Dataset content:

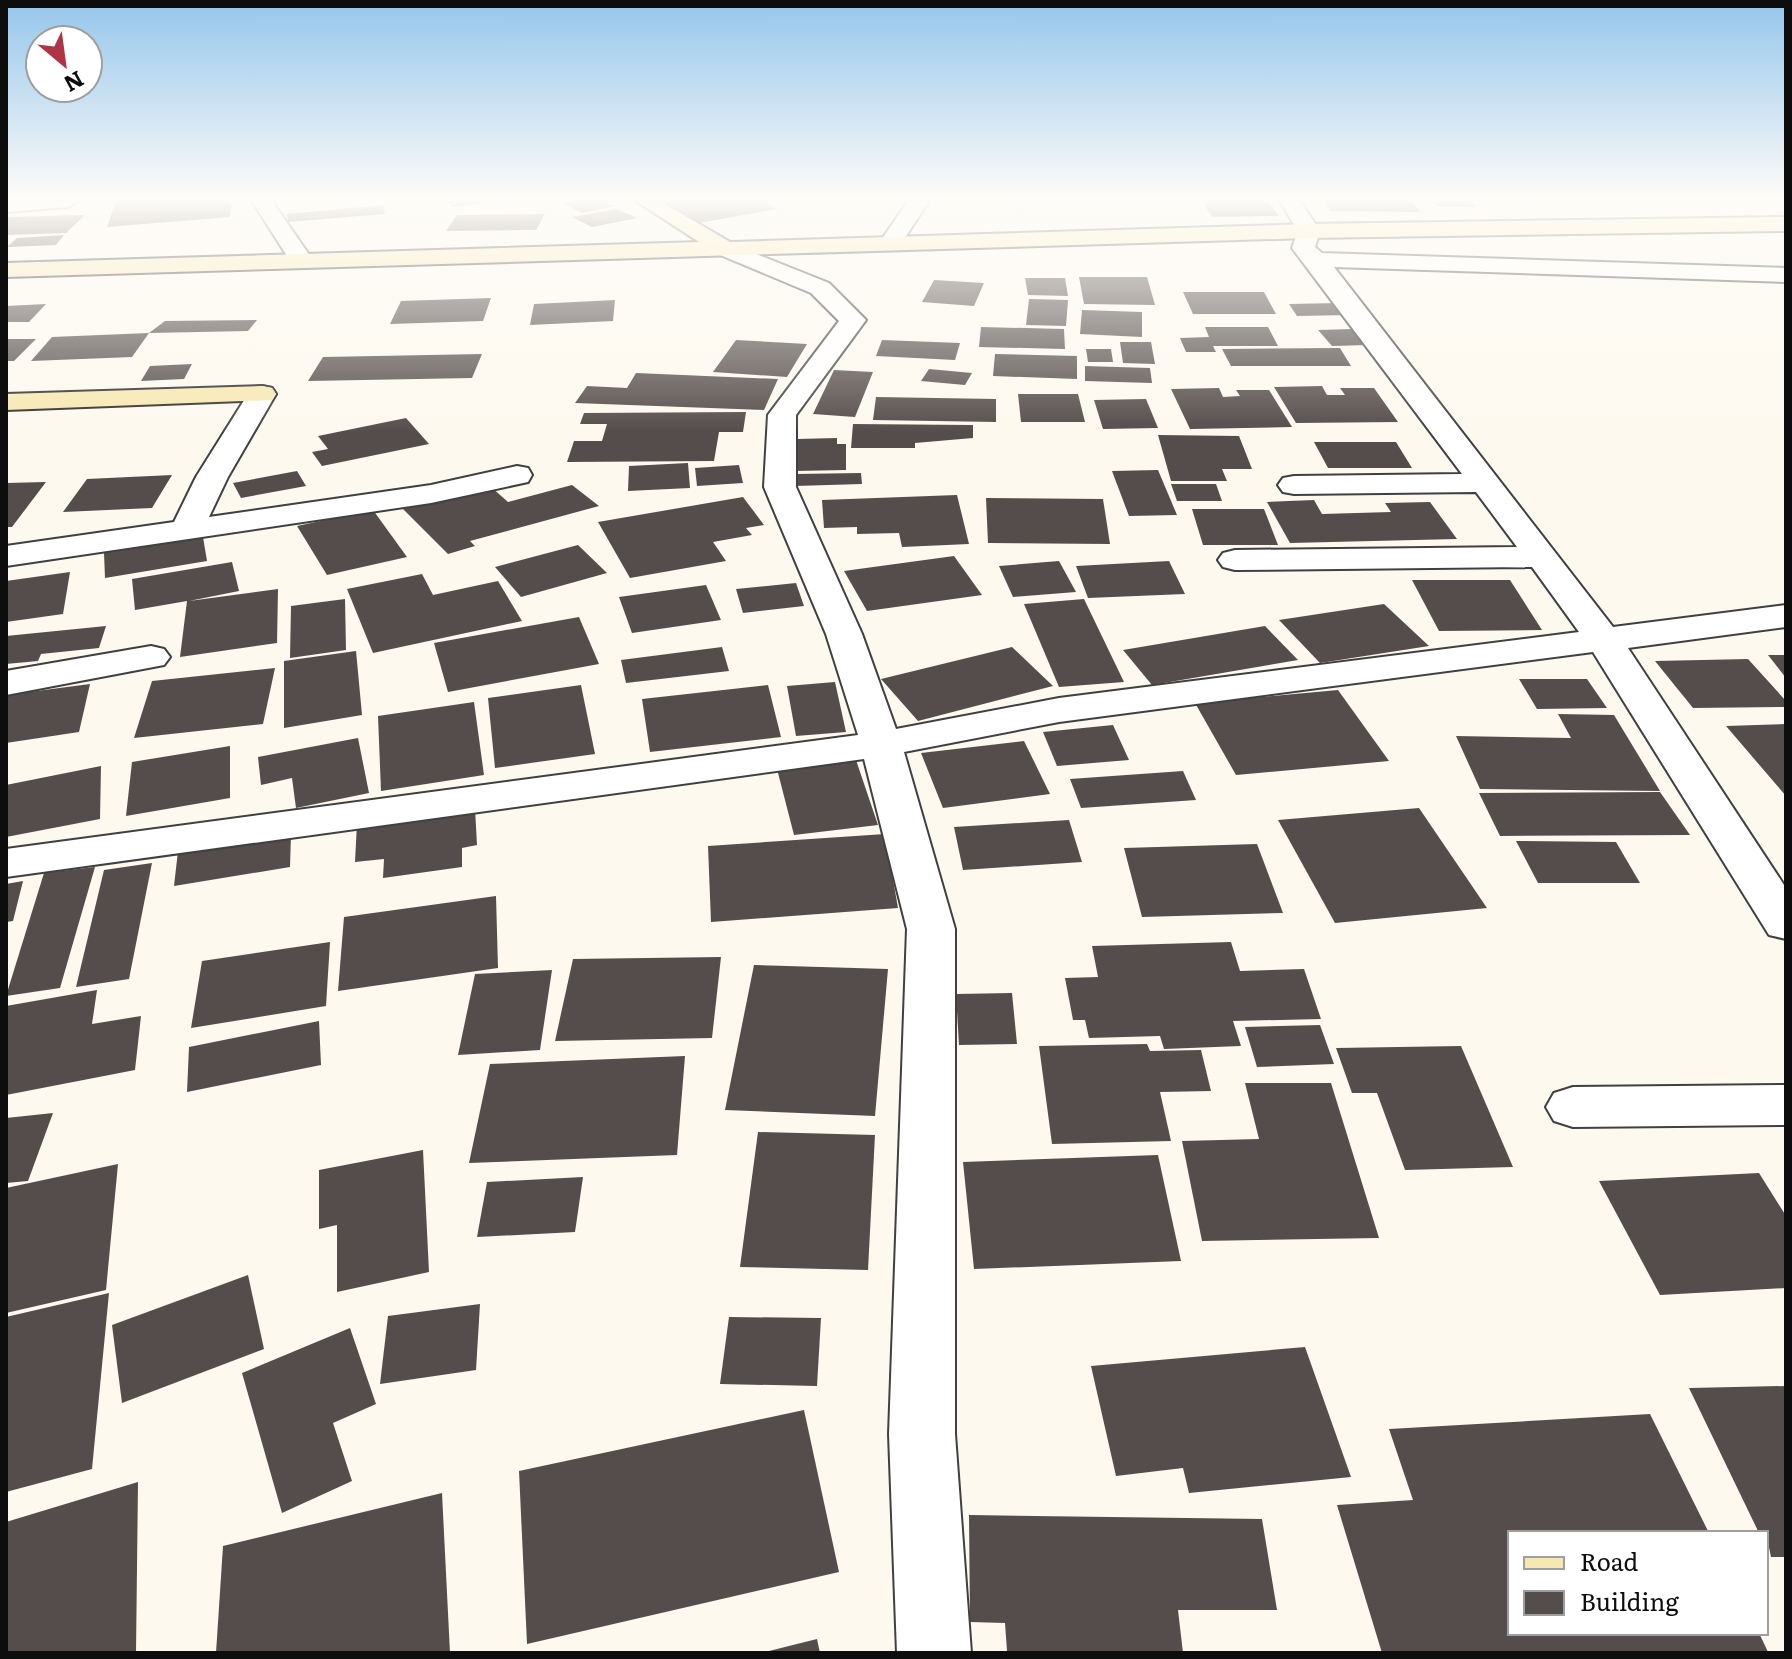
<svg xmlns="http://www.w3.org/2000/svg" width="1792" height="1659" viewBox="0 0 1792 1659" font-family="Literata,serif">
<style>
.building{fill:#554d4b}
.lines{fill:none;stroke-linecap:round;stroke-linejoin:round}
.street-casing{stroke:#404040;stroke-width:4}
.secondary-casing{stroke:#2f2f2f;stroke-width:4}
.street{fill:#fff;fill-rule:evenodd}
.secondary{fill:#f7e8b1;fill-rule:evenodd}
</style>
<rect width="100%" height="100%" fill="#fdf9ef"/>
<g class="building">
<polygon points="116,201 232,201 230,217 107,227"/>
<polygon points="448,201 477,201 480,204 452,207"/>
<polygon points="576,201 604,201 615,206 582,213 563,203"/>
<polygon points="658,201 772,201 766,203 777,209 699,223"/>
<polygon points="1202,201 1267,201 1279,216 1212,217"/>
<polygon points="1325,201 1412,201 1420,212 1330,211"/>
<polygon points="1432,201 1471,201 1476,207 1436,206"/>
<polygon points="383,205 385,214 288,222 287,214"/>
<polygon points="617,209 637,218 592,227 572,217"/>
<polygon points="545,214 536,230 446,231 457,215"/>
<polygon points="85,215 66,233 6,235 6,217"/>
<polygon points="64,235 56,245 7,247 17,238"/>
<polygon points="1079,277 1147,277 1155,305 1084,304"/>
<polygon points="1025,278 1065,278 1068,296 1028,295"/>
<polygon points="934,280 984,283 974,306 922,302"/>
<polygon points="1183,292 1264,292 1276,314 1193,314"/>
<polygon points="491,298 483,321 390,324 401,301"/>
<polygon points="1029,299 1068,300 1066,326 1026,325"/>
<polygon points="615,300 613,321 530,325 534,304"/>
<polygon points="1337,303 1347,315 1297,316 1289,304"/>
<polygon points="46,304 29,322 6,322 6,306"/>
<polygon points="1082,310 1142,312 1142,337 1080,334"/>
<polygon points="257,320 248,331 149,333 165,321"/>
<polygon points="981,327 1064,329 1065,349 979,347"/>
<polygon points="1205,327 1268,327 1278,346 1213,346 1216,352 1186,352 1180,338 1209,337"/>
<polygon points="1352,329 1367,345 1332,346 1318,330"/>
<polygon points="149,333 132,357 31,361 52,337"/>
<polygon points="6,339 36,339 14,361 6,361"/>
<polygon points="736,340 807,344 787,377 713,372"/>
<polygon points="882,340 960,343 955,360 876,356"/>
<polygon points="1120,342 1151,342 1155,364 1123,363"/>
<polygon points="1340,348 1351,366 1231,366 1222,349"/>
<polygon points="1086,349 1111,349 1113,362 1088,362"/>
<polygon points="482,354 472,378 308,381 323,357"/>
<polygon points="995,354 1077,356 1077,379 993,376"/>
<polygon points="192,364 184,379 141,381 150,366"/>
<polygon points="1085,366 1150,368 1152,383 1085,381"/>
<polygon points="929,369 972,373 965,385 921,381"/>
<polygon points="834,370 873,372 855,417 813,414"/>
<polygon points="636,373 778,379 764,410 575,403 587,386 627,388"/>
<polygon points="1322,386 1327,395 1345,395 1340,388 1374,388 1398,422 1296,423 1274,387"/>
<polygon points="1219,388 1223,397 1240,396 1236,390 1269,390 1292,427 1190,429 1171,389"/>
<polygon points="1018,394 1078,394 1085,422 1021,422"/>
<polygon points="876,397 996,399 996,422 873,420"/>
<polygon points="1146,399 1158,428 1103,429 1094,400"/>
<polygon points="746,412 743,432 719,432 714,461 567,462 574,441 602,441 607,424 580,424 584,413"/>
<polygon points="406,418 429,444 322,466 312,452 328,449 318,436"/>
<polygon points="853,424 973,425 973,438 915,443 915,448 851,448"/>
<polygon points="1158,435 1239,436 1252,469 1222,469 1227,481 1171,481"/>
<polygon points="837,438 837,444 846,444 846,470 795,471 797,439"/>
<polygon points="1314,442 1396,442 1412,468 1328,468"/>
<polygon points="688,463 690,488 628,491 629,466"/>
<polygon points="739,465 743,483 697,486 695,468"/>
<polygon points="1158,470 1177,515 1129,516 1112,471"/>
<polygon points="297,471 306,486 241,498 233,483"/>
<polygon points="861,473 862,484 795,486 795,474"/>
<polygon points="172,475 152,508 63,512 87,479"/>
<polygon points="46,482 12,527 6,527 6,483"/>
<polygon points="1171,484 1216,484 1222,501 1177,501"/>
<polygon points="572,485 599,506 470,541 475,546 448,554 402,508 490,486 508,502"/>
<polygon points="957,495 969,544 902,547 899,533 857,534 857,527 824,528 822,500"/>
<polygon points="743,497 764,525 746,528 752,535 713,542 726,561 630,578 598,522"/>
<polygon points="986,498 1103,499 1110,544 988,543"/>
<polygon points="1314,500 1322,514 1391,512 1385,503 1430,502 1457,539 1290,543 1267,502"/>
<polygon points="1192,509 1264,509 1278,545 1203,545"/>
<polygon points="373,510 407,557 327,575 297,526"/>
<polygon points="203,537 207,561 105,578 104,553"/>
<polygon points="578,545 607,573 521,597 495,567"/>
<polygon points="954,556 982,595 867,611 844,571"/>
<polygon points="1059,561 1076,592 1013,597 999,566"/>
<polygon points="1169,561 1185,594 1088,598 1076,566"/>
<polygon points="232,562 239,591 189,601 278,589 277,643 180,657 187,601 135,610 132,579"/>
<polygon points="70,572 63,614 6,622 6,581"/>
<polygon points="422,574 433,595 498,581 522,621 373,653 347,589"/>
<polygon points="1412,580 1510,580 1542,630 1439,631"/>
<polygon points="796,583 804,606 743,613 736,589"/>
<polygon points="706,585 721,620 632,633 619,597"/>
<polygon points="345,599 346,650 290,658 291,606"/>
<polygon points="1084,599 1124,682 1059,687 1024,604"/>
<polygon points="1384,604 1429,646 1320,663 1279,620"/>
<polygon points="579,617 599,664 448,692 434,643"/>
<polygon points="106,626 99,648 41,654 38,661 6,664 6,636"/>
<polygon points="1265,626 1298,660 1152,685 1123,650"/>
<polygon points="722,647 729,671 626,683 621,660"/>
<polygon points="1012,647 1053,686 918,721 881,679"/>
<polygon points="356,651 362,715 284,728 284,661"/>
<polygon points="1768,655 1786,655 1786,678"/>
<polygon points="1748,659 1786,701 1786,707 1693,708 1655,661"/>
<polygon points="275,668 263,724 134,738 152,681"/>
<polygon points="1519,679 1587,679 1607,708 1537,709"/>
<polygon points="835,682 846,732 796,736 787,686"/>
<polygon points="90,684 79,732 6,743 6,695"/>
<polygon points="581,685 595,754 495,768 488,698"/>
<polygon points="768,685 781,737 650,752 642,699"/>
<polygon points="1338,690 1389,761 1236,775 1195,703"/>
<polygon points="474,702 484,775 381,791 378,716"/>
<polygon points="1558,714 1614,715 1660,791 1480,789 1456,736 1571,738"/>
<polygon points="1786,724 1786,796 1726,726"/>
<polygon points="1113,725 1129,760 1057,766 1043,732"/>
<polygon points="358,738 369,793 296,808 292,778 261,785 258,757"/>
<polygon points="1024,741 1050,794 943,808 921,753"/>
<polygon points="230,746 230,798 126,816 132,762"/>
<polygon points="856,760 878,825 794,835 777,769"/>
<polygon points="101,766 100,819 6,837 6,785"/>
<polygon points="1183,771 1196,800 1081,808 1070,779"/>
<polygon points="1660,792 1690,835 1500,836 1479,793"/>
<polygon points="475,808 477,845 462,848 462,867 383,878 384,859 355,862 357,823"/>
<polygon points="1419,808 1487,908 1335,923 1278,820"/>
<polygon points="1069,820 1082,862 963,870 954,827"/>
<polygon points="291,834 290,867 174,886 178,851"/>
<polygon points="885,834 898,908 711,922 708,846"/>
<polygon points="1516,841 1616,842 1640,883 1538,883"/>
<polygon points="1257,844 1283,913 1142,917 1124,848"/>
<polygon points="152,863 129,979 76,987 104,870"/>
<polygon points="95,867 60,988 6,996 44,873"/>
<polygon points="23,881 13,921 6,922 6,884"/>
<polygon points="496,896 498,968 338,991 344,917"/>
<polygon points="330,942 326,1006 191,1028 202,961"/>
<polygon points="1231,942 1240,971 1304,969 1321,1019 1233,1021 1241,1046 1164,1049 1160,1036 1089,1038 1085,1020 1073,1020 1065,978 1098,977 1092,946"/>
<polygon points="721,957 712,1038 555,1041 573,959"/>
<polygon points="754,965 888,969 875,1116 725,1110"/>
<polygon points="552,970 540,1050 458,1055 475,974"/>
<polygon points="97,990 92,1024 141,1016 135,1070 6,1095 6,1006"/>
<polygon points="1012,993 1017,1044 959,1045 956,994"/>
<polygon points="319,1021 321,1065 187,1092 189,1047"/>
<polygon points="1320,1025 1334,1064 1257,1067 1245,1027"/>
<polygon points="1147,1044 1150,1051 1201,1050 1211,1091 1160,1092 1171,1141 1052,1144 1039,1046"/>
<polygon points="1461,1046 1513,1167 1405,1170 1377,1093 1352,1093 1336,1048"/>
<polygon points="685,1056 677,1155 469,1163 490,1064"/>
<polygon points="1245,1083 1331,1083 1379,1238 1202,1241 1182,1141 1259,1139"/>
<polygon points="53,1113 28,1181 6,1183 6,1118"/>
<polygon points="758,1132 875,1135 868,1270 740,1267"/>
<polygon points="423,1150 429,1272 337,1292 337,1225 319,1229 319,1170"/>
<polygon points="1158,1155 1181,1261 974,1269 963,1162"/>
<polygon points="118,1164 106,1290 6,1313 6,1188"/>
<polygon points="1759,1173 1786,1216 1786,1288 1660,1295 1599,1181"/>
<polygon points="583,1177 575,1232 477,1237 487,1182"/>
<polygon points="248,1275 264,1349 122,1403 112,1325"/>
<polygon points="109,1293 92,1469 6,1492 6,1317"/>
<polygon points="480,1304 476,1370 380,1384 388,1316"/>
<polygon points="729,1317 821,1318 817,1386 720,1384"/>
<polygon points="350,1328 376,1404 333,1423 352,1481 282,1513 242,1373"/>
<polygon points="1305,1347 1351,1477 1189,1493 1183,1468 1116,1476 1091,1366"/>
<polygon points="1786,1386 1786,1557 1771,1557 1766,1533 1759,1533 1689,1388"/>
<polygon points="804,1410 839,1572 527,1644 519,1471"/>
<polygon points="1650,1414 1709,1533 1510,1533 1510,1633 1759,1633 1768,1652 1382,1653 1337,1505 1413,1500 1389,1429"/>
<polygon points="138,1482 136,1653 6,1653 6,1522"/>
<polygon points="442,1493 450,1653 216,1653 223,1546"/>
<polygon points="969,1515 1262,1519 1277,1610 1178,1610 1183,1653 1007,1651 1005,1623 970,1622"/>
<polygon points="817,1639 820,1653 765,1653 765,1652"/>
</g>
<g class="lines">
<defs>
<g id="street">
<polygon points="6,201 78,201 68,207 6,212"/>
<polygon points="252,201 272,201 314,262 310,267 294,267"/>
<polygon points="908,201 929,201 897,250 881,250 878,245"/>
<polygon points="1280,201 1300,201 1320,231 1315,247 1322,253 1786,268 1786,282 1334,267 1613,627 1786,605 1786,627 1628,648 1786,888 1786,939 1769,935 1593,652 1059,722 904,752 955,929 955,1434 971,1653 897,1653 889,1434 907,929 864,759 6,877 6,849 858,735 826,634 764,487 768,415 839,321 811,293 718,254 715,249 718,244 726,242 829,283 866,320 796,415 796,487 862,634 896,729 1059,698 1579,632 1532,567 1235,570 1223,567 1218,560 1223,553 1235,550 1517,547 1476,492 1294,494 1283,492 1278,485 1283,478 1294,476 1462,474 1292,248 1298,231"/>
<polygon points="262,386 272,388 276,394 228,477 209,517 431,485 517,466 528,468 532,475 528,482 431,503 6,566 6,546 174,522 196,477 248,394 252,388"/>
<polygon points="151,646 164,649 170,657 164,665 6,695 6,671"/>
<polygon points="1786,1085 1786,1125 1573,1127 1554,1121 1546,1107 1554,1093 1573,1087"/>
</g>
<g id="secondary">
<polygon points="636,201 660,201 730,242 1309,224 1786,217 1786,231 1309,238 6,277 6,263 699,242"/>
<polygon points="262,386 272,388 276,394 272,400 6,410 6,394"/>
</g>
</defs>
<use href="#street" class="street-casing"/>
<use href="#secondary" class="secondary-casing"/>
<use href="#street" class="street"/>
<use href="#secondary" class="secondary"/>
</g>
<linearGradient id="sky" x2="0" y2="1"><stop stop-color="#95c6eb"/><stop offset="0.46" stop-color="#fefcf8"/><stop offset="1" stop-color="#fefcf8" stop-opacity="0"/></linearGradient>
<rect width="1792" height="433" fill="url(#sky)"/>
<rect width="1792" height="1659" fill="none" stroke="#0d0d0d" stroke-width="16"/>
<rect x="1508" y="1531" width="260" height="104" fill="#ffffff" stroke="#9e9e9e" stroke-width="2"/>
<rect x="1524" y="1557" width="40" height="12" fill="#f7e8b1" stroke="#9e9e9e" stroke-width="2"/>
<text x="1580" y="1571" font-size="24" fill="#0d0d0d">Road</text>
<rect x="1524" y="1591" width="40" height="24" fill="#554d4b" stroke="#9e9e9e" stroke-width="2"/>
<text x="1580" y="1611" font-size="24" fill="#0d0d0d">Building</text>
<g transform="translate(64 64) rotate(151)"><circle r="38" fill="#ffffff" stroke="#9e9e9e" stroke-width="2"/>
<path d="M0-6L14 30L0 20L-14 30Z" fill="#af3446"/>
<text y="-12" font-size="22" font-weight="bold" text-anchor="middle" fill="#0d0d0d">N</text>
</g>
</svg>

Task directions:
Line by line, count how many lines of the entries contain the word "casing", and give only that number.

The completed task:
4